§ QUESTIONS TO ANSWER
1. Answer these about the Java line-counting text, one line each:
(a) What problem did one poster have with the count() method?
(b) What file size was used for the timing comparison?
(c) About how long did the Scanner method take?
2. Extend the Java line-counting text, picking up after its last line.

§ PASSAGE
##############################

With java-8, you can use streams:
try (Stream<String> lines = Files.lines(path, Charset.defaultCharset())) {
long numOfLines = lines.count();
...
}

The answer with the method count() above gave me line miscounts if a file didn't have a newline at the end of the file - it failed to count the last line in the file.
This method works better for me:
public int countLines(String filename) throws IOException {
LineNumberReader reader = new LineNumberReader(new FileReader(filename));
int cnt = 0;
String lineRead = "";
while ((lineRead = reader.readLine()) != null) {}
cnt = reader.getLineNumber();
reader.close();
return cnt;
}

I tested the above methods for counting lines and here are my observations for Different methods as tested on my system
File Size : 1.6 Gb
Methods:
Using Scanner : 35s approx
Using BufferedReader : 5s approx
Using Java 8 : 5s approx
Using LineNumberReader : 5s approx
Moreover Java8 Approach seems quite handy :
Files.lines(Paths.get(filePath), Charset.defaultCharset()).count()

##############################

§ SUPPLIED MATERIAL
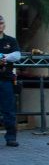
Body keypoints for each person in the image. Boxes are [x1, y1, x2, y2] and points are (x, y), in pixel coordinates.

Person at [0, 15, 21, 147]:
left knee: (9, 110)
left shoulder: (11, 41)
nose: (0, 25)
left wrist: (4, 58)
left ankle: (11, 137)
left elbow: (17, 56)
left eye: (1, 23)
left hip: (6, 79)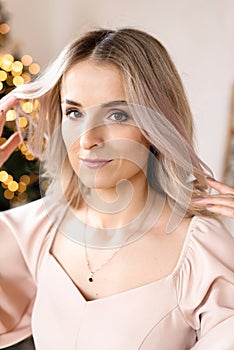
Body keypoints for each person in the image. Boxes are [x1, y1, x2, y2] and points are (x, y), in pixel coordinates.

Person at [0, 28, 233, 350]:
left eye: (117, 114)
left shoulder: (202, 251)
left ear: (158, 125)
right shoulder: (32, 230)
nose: (88, 139)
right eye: (75, 112)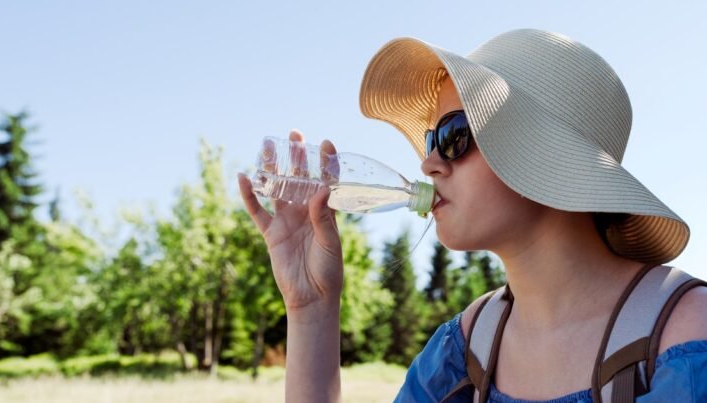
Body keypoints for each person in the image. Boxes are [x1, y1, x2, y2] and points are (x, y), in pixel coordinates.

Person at [236, 29, 707, 402]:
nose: (429, 163)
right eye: (429, 140)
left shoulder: (685, 337)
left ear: (549, 156)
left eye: (456, 133)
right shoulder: (464, 350)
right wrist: (312, 310)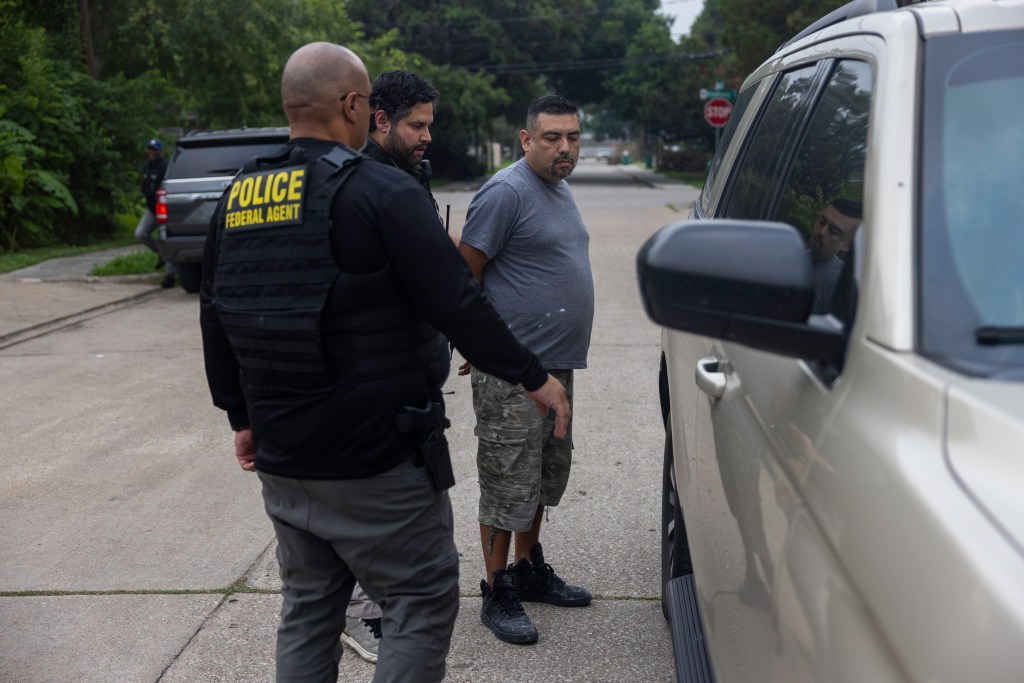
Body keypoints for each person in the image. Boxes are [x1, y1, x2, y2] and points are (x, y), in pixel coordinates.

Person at [199, 42, 570, 683]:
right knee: (420, 602)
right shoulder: (380, 191)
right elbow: (458, 302)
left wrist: (241, 414)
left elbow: (215, 313)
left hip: (285, 455)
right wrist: (535, 378)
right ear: (352, 104)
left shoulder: (238, 197)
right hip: (377, 458)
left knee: (309, 609)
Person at [457, 95, 595, 645]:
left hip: (555, 367)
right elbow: (464, 277)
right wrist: (478, 342)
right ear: (525, 139)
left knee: (538, 477)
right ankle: (496, 590)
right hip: (514, 371)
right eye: (552, 138)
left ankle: (527, 568)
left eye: (573, 138)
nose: (565, 148)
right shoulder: (506, 191)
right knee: (505, 480)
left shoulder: (559, 189)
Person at [340, 68, 443, 665]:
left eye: (429, 123)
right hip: (382, 390)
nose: (428, 135)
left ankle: (373, 607)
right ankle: (371, 612)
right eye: (417, 124)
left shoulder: (406, 175)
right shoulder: (371, 186)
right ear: (380, 120)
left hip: (409, 376)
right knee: (390, 531)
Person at [134, 138, 176, 288]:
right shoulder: (147, 166)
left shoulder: (165, 166)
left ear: (160, 151)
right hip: (152, 209)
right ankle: (161, 254)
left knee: (166, 238)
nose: (152, 152)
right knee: (140, 233)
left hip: (163, 208)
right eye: (150, 149)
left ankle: (170, 275)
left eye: (154, 149)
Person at [809, 198, 861, 314]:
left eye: (833, 231)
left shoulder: (838, 282)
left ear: (847, 245)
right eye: (822, 222)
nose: (821, 232)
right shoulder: (790, 257)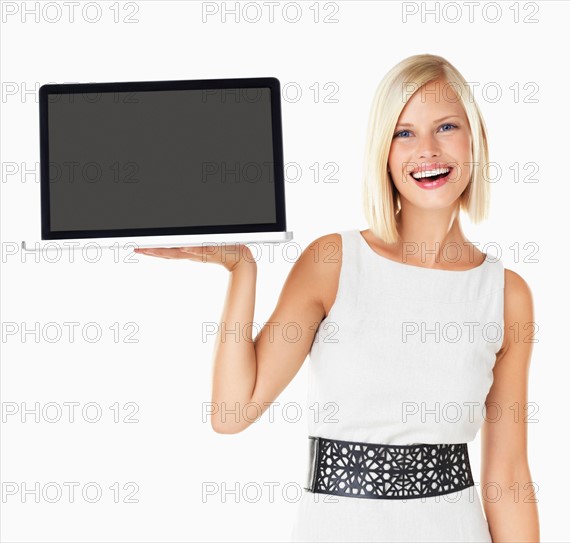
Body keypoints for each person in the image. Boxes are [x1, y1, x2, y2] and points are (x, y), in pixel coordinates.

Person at [135, 53, 540, 542]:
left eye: (447, 126)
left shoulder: (504, 294)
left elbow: (509, 477)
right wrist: (242, 268)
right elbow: (231, 412)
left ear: (475, 137)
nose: (427, 150)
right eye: (404, 132)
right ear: (382, 152)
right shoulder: (333, 262)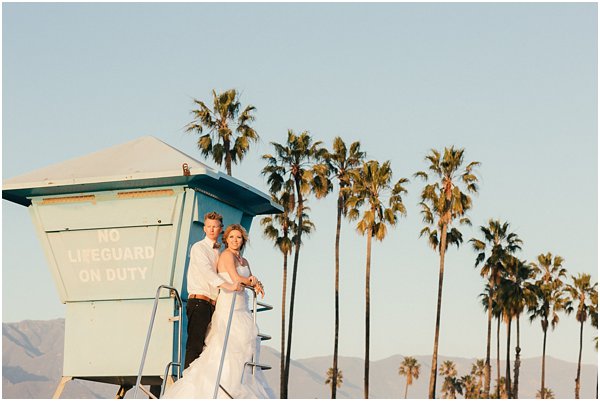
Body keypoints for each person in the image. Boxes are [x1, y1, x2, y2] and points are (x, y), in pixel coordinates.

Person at [163, 224, 274, 399]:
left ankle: (239, 384)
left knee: (246, 343)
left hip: (242, 306)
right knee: (226, 344)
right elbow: (237, 278)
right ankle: (220, 387)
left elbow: (247, 278)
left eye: (238, 237)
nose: (235, 240)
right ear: (226, 239)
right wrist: (251, 281)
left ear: (243, 240)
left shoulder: (245, 261)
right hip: (229, 305)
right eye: (231, 237)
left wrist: (256, 283)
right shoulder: (226, 255)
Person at [184, 212, 241, 370]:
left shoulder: (220, 252)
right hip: (199, 301)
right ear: (204, 228)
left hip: (214, 304)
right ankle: (187, 384)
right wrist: (228, 286)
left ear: (221, 229)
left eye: (215, 227)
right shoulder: (199, 248)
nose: (211, 230)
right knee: (195, 345)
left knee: (208, 346)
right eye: (208, 226)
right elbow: (207, 272)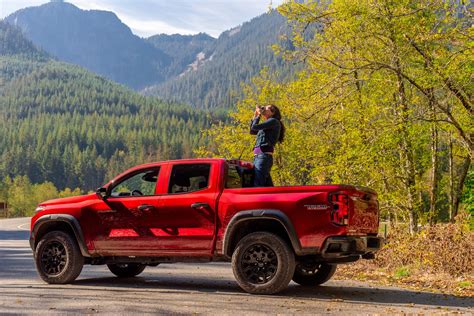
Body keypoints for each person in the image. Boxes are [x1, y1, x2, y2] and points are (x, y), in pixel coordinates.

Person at [250, 104, 285, 187]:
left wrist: (258, 115)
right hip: (259, 157)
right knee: (267, 187)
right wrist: (255, 116)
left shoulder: (273, 121)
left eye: (266, 108)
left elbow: (254, 127)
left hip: (263, 157)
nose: (264, 109)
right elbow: (252, 131)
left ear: (273, 112)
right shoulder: (268, 124)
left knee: (258, 185)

##############################

§ ANSWERS
1.
(a) It miscounted lines when a file had no newline at the end and failed to count the last line.
(b) 1.6 Gb.
(c) About 35 seconds.

2.
[Return type : long]

I know this is an old question, but the accepted solution didn't quite match what I needed it to do. So, I refined it to accept various line terminators (rather than just line feed) and to use a specified character encoding (rather than ISO-8859-n). All in one method (refactor as appropriate):
public static long getLinesCount(String fileName, String encodingName) throws IOException {
long linesCount = 0;
File file = new File(fileName);
FileInputStream fileIn = new FileInputStream(file);
try {
Charset encoding = Charset.forName(encodingName);
Reader fileReader = new InputStreamReader(fileIn, encoding);
int bufferSize = 4096;
Reader reader = new BufferedReader(fileReader, bufferSize);
char[] buffer = new char[bufferSize];
int prevChar = -1;
int readCount = reader.read(buffer);
while (readCount != -1) {
for (int i = 0; i < readCount; i++) {
int nextChar = buffer[i];
switch (nextChar) {
case '\r': {
// The current line is terminated by a carriage return or by a carriage return immediately followed by a line feed.
linesCount++;
break;
}
case '\n': {
if (prevChar == '\r') {
// The current line is terminated by a carriage return immediately followed by a line feed.
// The line has already been counted.
} else {
// The current line is terminated by a line feed.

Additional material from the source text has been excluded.